Brenna Fisch has severe head injury, at times speaks in French and Spanish.

ByABC News
September 14, 2010, 10:28 AM

Sept. 14, 2010— -- A University of Colorado student who fell 40 feet off a mountainside and spent the next 12 hours dragging herself towards what she hoped would be rescue is taking her first steps in what will likely be a long recovery.

Brenna Fisch, 19, remains in critical condition with a severe head injury, but is talking and has already apologized to her mother for making her friends and family worry.

"At one point she figured out what happened," her mother, Diana Fisch told ABCNews.com. Frisch told her mother "I'm so sorry Mommy. Please tell everybody I'm so sorry I made them worry."

Fisch is recovering in a Boulder hospital. Diana Fisch said she has undergone surgery to repair her skull -- her forehead had caved in -- and that her eyesocket was rebuilt and an ear-reattached.

What exactly happened during Fisch's hike along a popular Colorado climbing route is still unclear, but authorities say she took the "Owl" route on Dome Rock in Boulder Canyon and fell the equivalent of more than a two story building, shortly after 6 p.m. last Thursday, Sept.9.

By the time two University of Colorado graduate students found her crumpled body more than 12 hours later, she had managed to make her way about 100 feet, looking for rescue.

"You could just see her legs coming out from behind the rock at first," said Fiona Dunne, 25, who was out for an early morning hike with friend Eric Simley. "They were bare and bloody."

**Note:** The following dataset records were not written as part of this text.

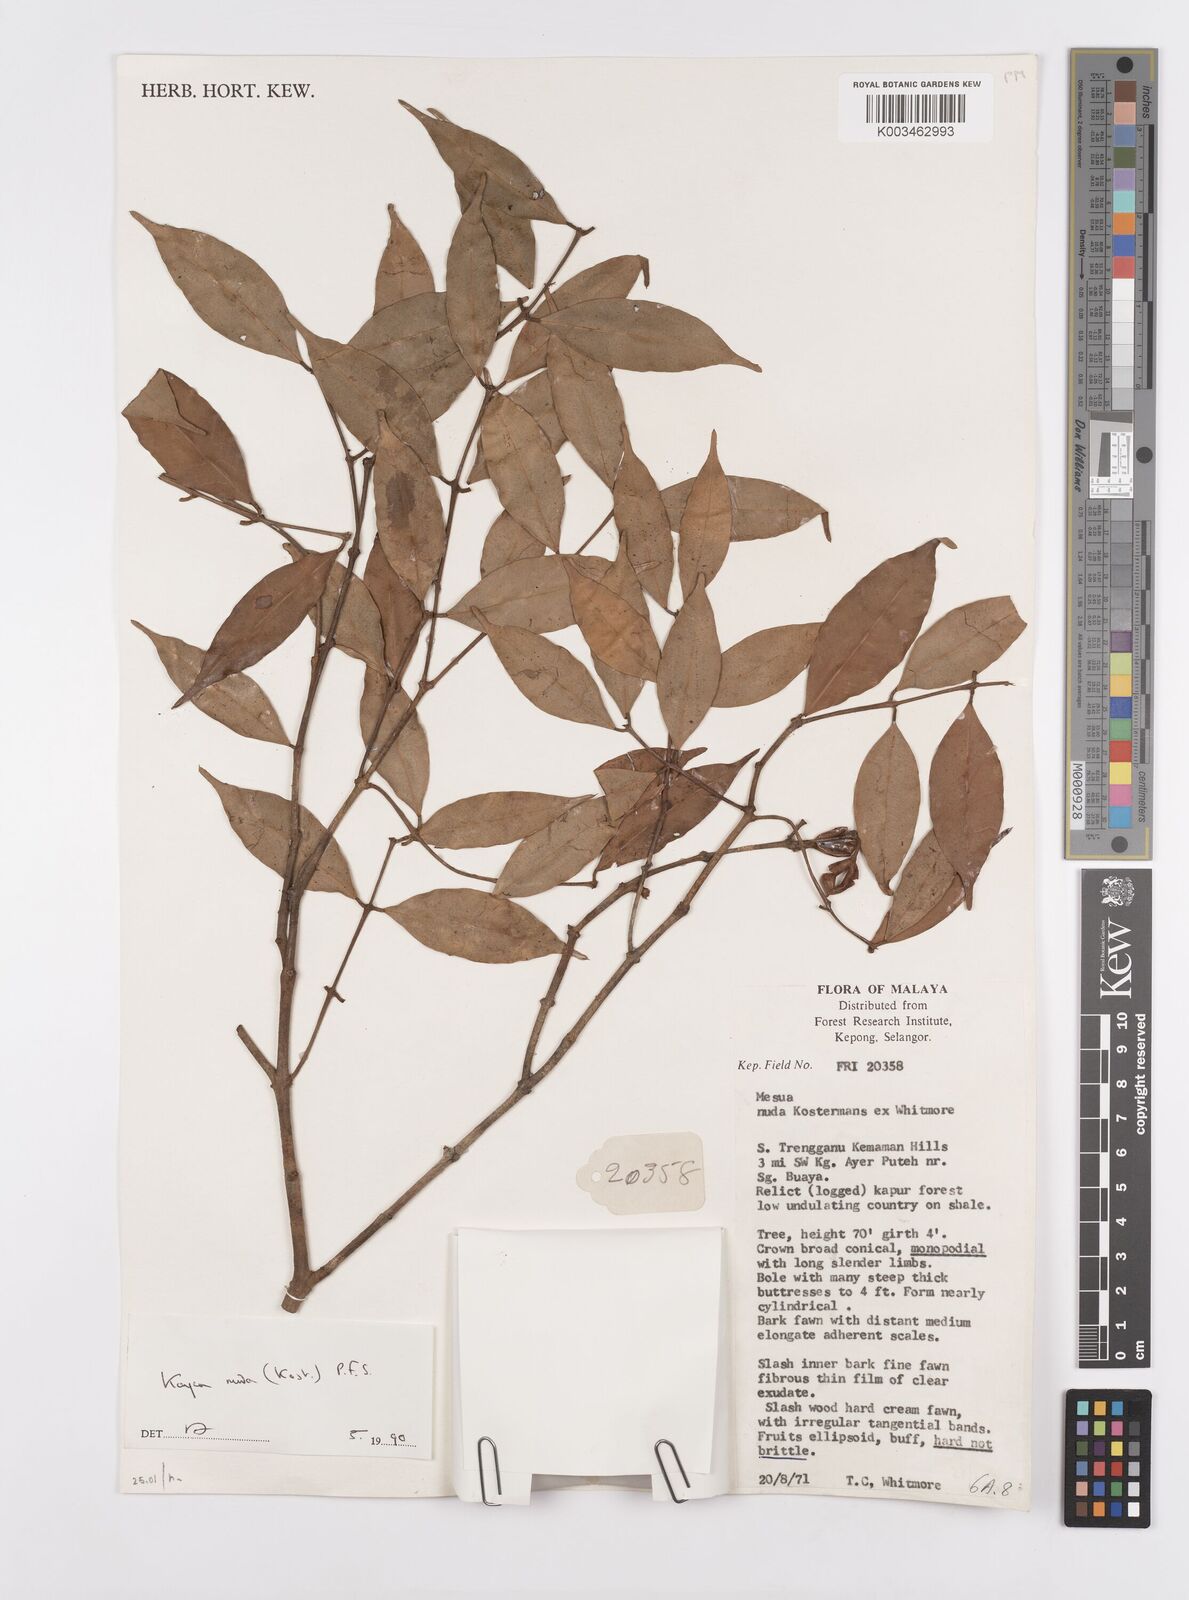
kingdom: Plantae
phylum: Tracheophyta
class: Magnoliopsida
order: Malpighiales
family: Calophyllaceae
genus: Kayea
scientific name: Kayea
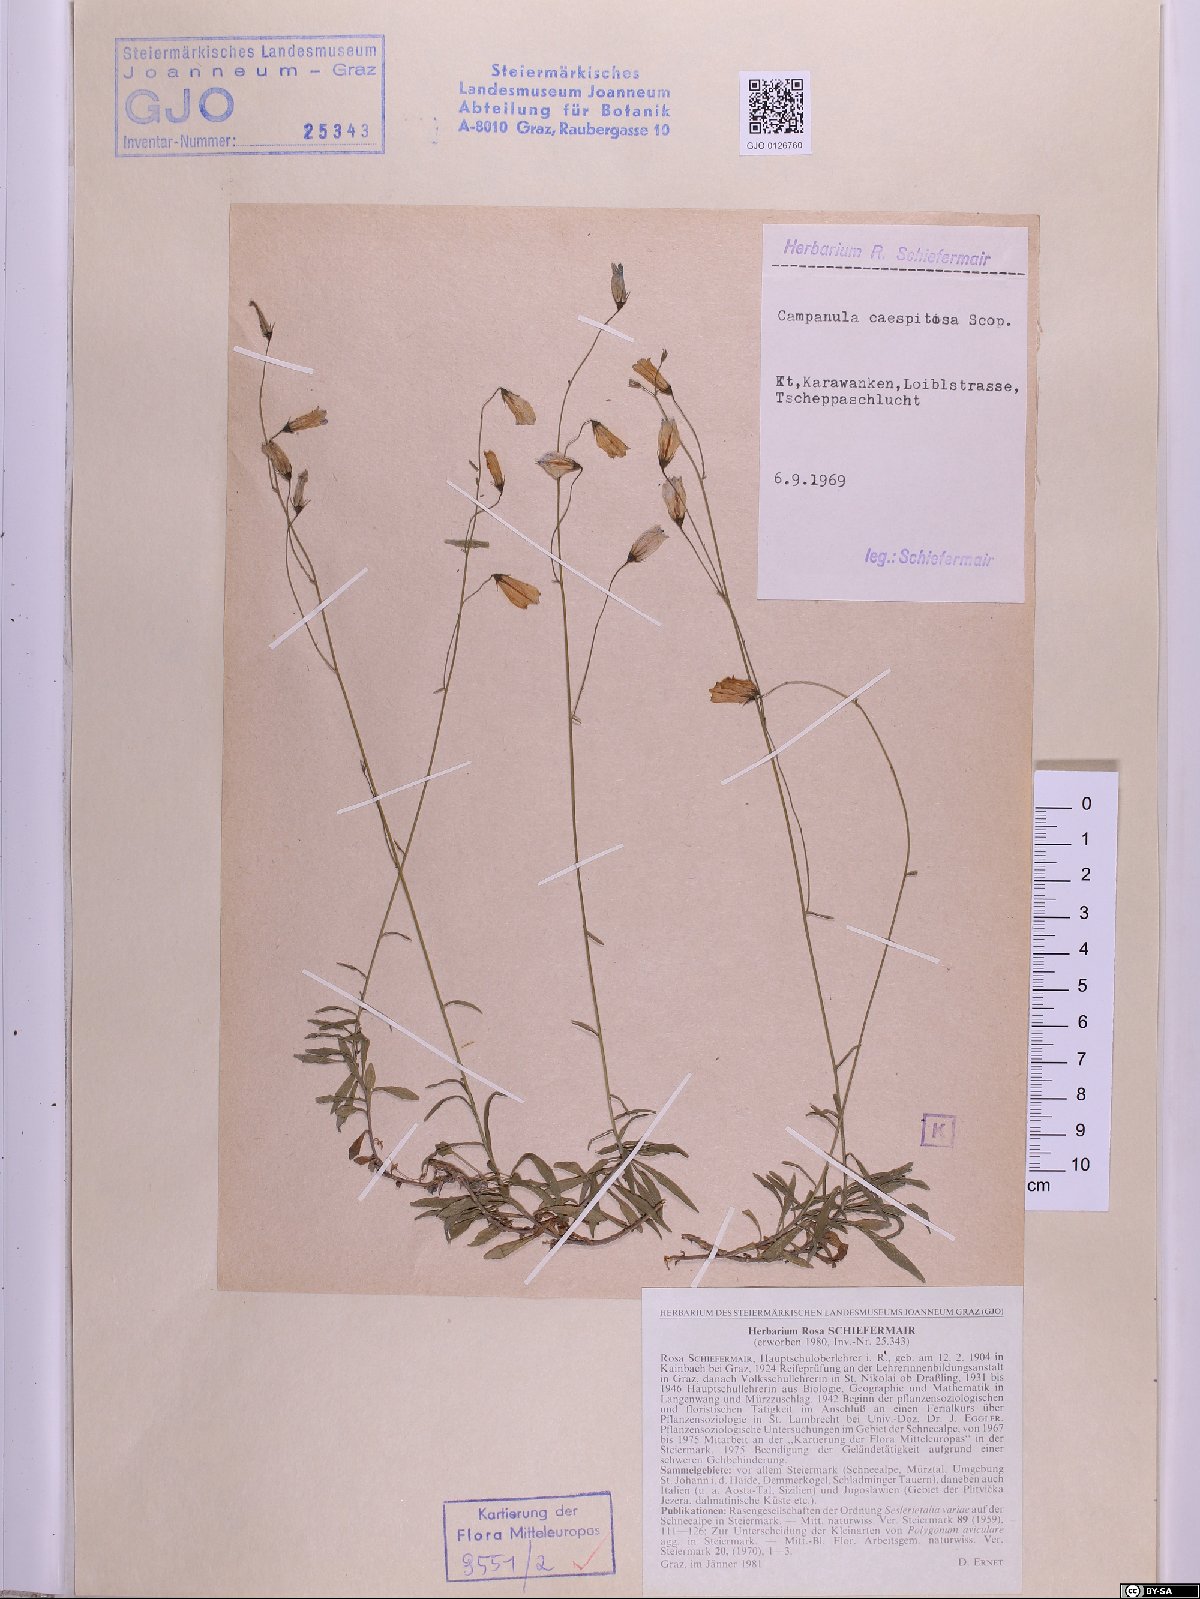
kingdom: Plantae
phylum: Tracheophyta
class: Magnoliopsida
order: Asterales
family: Campanulaceae
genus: Campanula
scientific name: Campanula caespitosa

Dunne and Simley, 24, looked closer and found that Fisch was still alive and conscious, but in bad shape with a gaping hole in her forehead.

"One of the first things that she said was that she was cold and did we have anything to cover her up with," Dunne said. "She said she was there since last night and she wasn't sure how long."

When Dunne and Simley found her, she was wearing just a sports bra, spandex shorts and tennis shoes and had been out all night in what Simley estimated to be temperatures in the 40s. Rescue workers, authorities said, found that she was suffering from hypothermia.

"I didn't think it was a climbing accident at first," Simley said. "It looked like she was attacked or something, just because she didn't have any climbing gear on and wasn't dressed for climbing."

Simley said Fisch was dragging herself towards a bike trail, hoping a passer-by would find her. When discovered, Fish had not made it to the bike trail.

Diana Fisch said her daughter remembers the accident "off and on." She's been out to the site of the fall and has seen her daughter's blood on the trail.